- **Your assignment**:
Using the data that follows, output only the lines from the line with "Villanyautó teszt: Tesla" up to and including the line with "Alat yang berfungsi untuk mengendalikan", exactly, leaving pictures aside.

--- Provided entries Enclosed Below ---

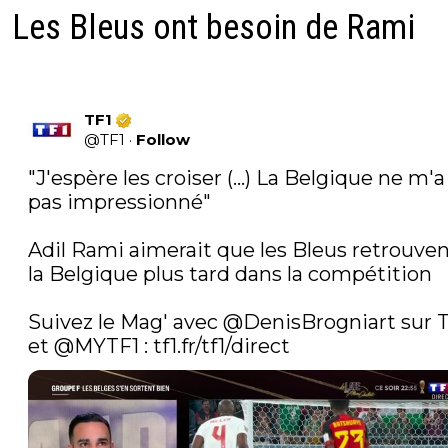
Les Bleus ont besoin de Rami
TF1
@
TF1
·
Follow
"J'espère les croiser (...) La Belgique ne m'a 
pas impressionné" 

Adil Rami aimerait que les Bleus retrouven
la Belgique plus tard dans la compétition

Suivez le Mag' avec 
@DenisBrogniart
 sur T
et 
@MYTF1
 : 
tf1.fr/tf1/direct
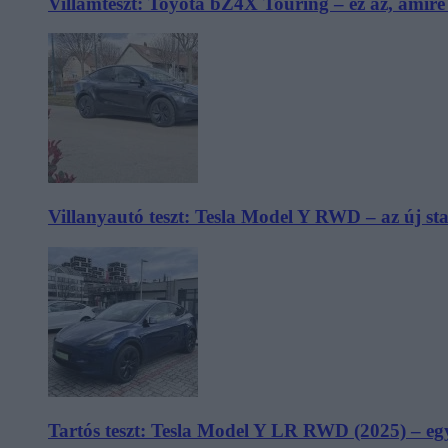
Villámteszt: Toyota bZ4X Touring – ez az, amir
Villanyautó teszt: Tesla Model Y RWD – az új s
Tartós teszt: Tesla Model Y LR RWD (2025) – egy 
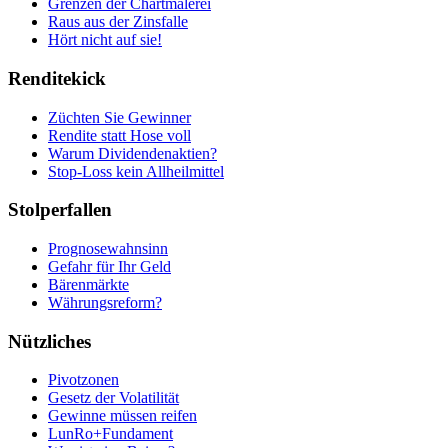
Grenzen der Chartmalerei
Raus aus der Zinsfalle
Hört nicht auf sie!
Renditekick
Züchten Sie Gewinner
Rendite statt Hose voll
Warum Dividendenaktien?
Stop-Loss kein Allheilmittel
Stolperfallen
Prognosewahnsinn
Gefahr für Ihr Geld
Bärenmärkte
Währungsreform?
Nützliches
Pivotzonen
Gesetz der Volatilität
Gewinne müssen reifen
LunRo+Fundament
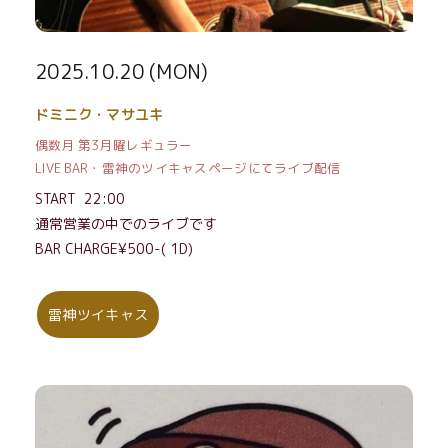
2025.10.20 (MON)
ドミニク・マサユキ
偶数月 第3月曜レギュラー
LIVE BAR・雷神のツイキャスページにてライブ配信
START 22:00
通常営業の中でのライブです
BAR CHARGE¥500-( 1D)
雷神ツイキャス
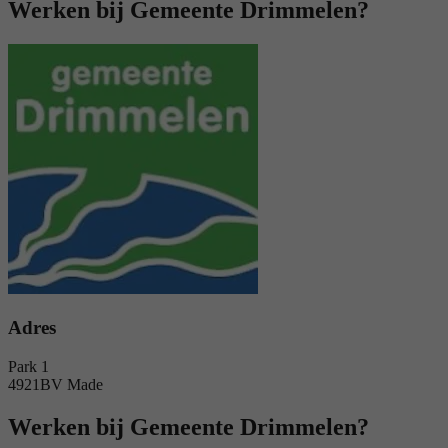
Werken bij Gemeente Drimmelen?
Adres
Park 1
4921BV Made
Werken bij Gemeente Drimmelen?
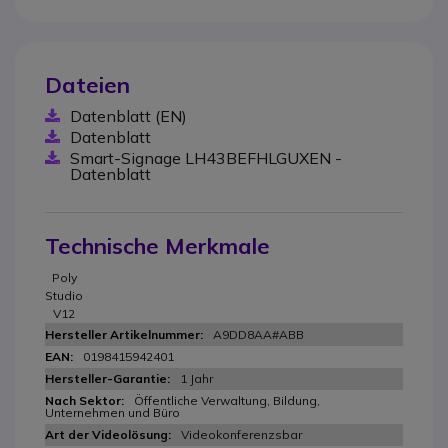
Dateien
Datenblatt (EN)
Datenblatt
Smart-Signage LH43BEFHLGUXEN -
Datenblatt
Technische Merkmale
Poly
Studio
V12
A9DD8AA#ABB
0198415942401
1 Jahr
Öffentliche Verwaltung, Bildung,
Unternehmen und Büro
Videokonferenzsbar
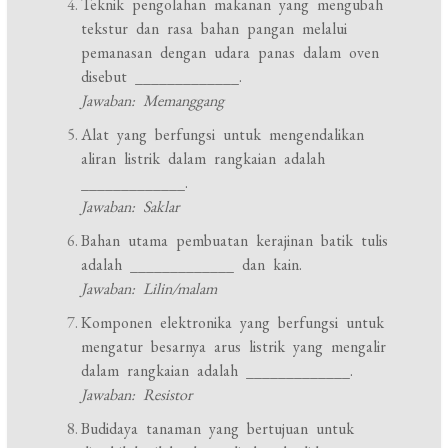
Teknik pengolahan makanan yang mengubah
tekstur dan rasa bahan pangan melalui
pemanasan dengan udara panas dalam oven
disebut _____________.
Jawaban: Memanggang
Alat yang berfungsi untuk mengendalikan
aliran listrik dalam rangkaian adalah
_____________.
Jawaban: Saklar
Bahan utama pembuatan kerajinan batik tulis
adalah _____________ dan kain.
Jawaban: Lilin/malam
Komponen elektronika yang berfungsi untuk
mengatur besarnya arus listrik yang mengalir
dalam rangkaian adalah _____________.
Jawaban: Resistor
Budidaya tanaman yang bertujuan untuk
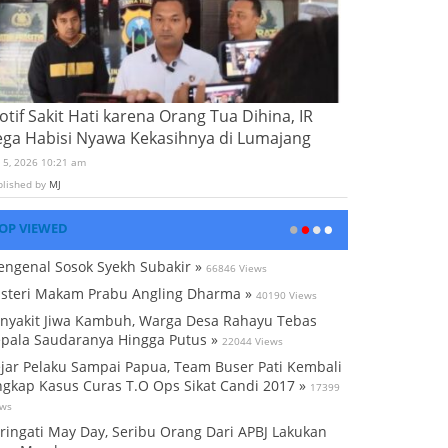
tif Sakit Hati karena Orang Tua Dihina, IR
ega Habisi Nyawa Kekasihnya di Lumajang
i 5, 2026 10:21 am
blished by
MJ
OP VIEWED
ngenal Sosok Syekh Subakir »
66846 Views
steri Makam Prabu Angling Dharma »
40190 Views
nyakit Jiwa Kambuh, Warga Desa Rahayu Tebas
pala Saudaranya Hingga Putus »
22044 Views
jar Pelaku Sampai Papua, Team Buser Pati Kembali
gkap Kasus Curas T.O Ops Sikat Candi 2017 »
17399
ews
ringati May Day, Seribu Orang Dari APBJ Lakukan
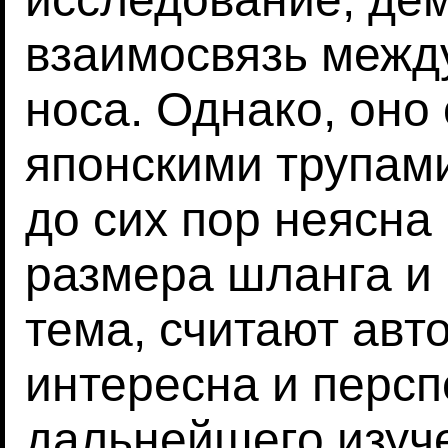
взаимосвязь межд
носа. Однако, оно
японскими трупами
до сих пор неясна
размера шланга и 
тема, считают авт
интересна и персп
дальнейшего изуч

--- End of Enclosed Provided entries ---

- **Written solution**:
Villanyautó teszt: Tesla Model Y RWD – az új s
Tartós teszt: Tesla Model Y LR RWD (2025) – egy 
Grenzen der Chartmalerei
Raus aus der Zinsfalle
Hört nicht auf sie!
Renditekick
Züchten Sie Gewinner
Rendite statt Hose voll
Warum Dividendenaktien?
Stop-Loss kein Allheilmittel
Stolperfallen
Prognosewahnsinn
Gefahr für Ihr Geld
Bärenmärkte
Währungsreform?
Nützliches
Pivotzonen
Gesetz der Volatilität
Gewinne müssen reifen
LunRo+Fundament
2025.10.20 (MON)
ドミニク・マサユキ
偶数月 第3月曜レギュラー
LIVE BAR・雷神のツイキャスページにてライブ配信
START 22:00
通常営業の中でのライブです
BAR CHARGE¥500-( 1D)
雷神ツイキャス
Werken bij Gemeente Drimmelen?
Adres
Park 1
4921BV Made
Werken bij Gemeente Drimmelen?
Dateien
Datenblatt (EN)
Datenblatt
Smart-Signage LH43BEFHLGUXEN -
Datenblatt
Technische Merkmale
Poly
Studio
V12
A9DD8AA#ABB
0198415942401
1 Jahr
Öffentliche Verwaltung, Bildung,
Unternehmen und Büro
Videokonferenzsbar
Teknik pengolahan makanan yang mengubah
tekstur dan rasa bahan pangan melalui
pemanasan dengan udara panas dalam oven
disebut _____________.
Jawaban: Memanggang
Alat yang berfungsi untuk mengendalikan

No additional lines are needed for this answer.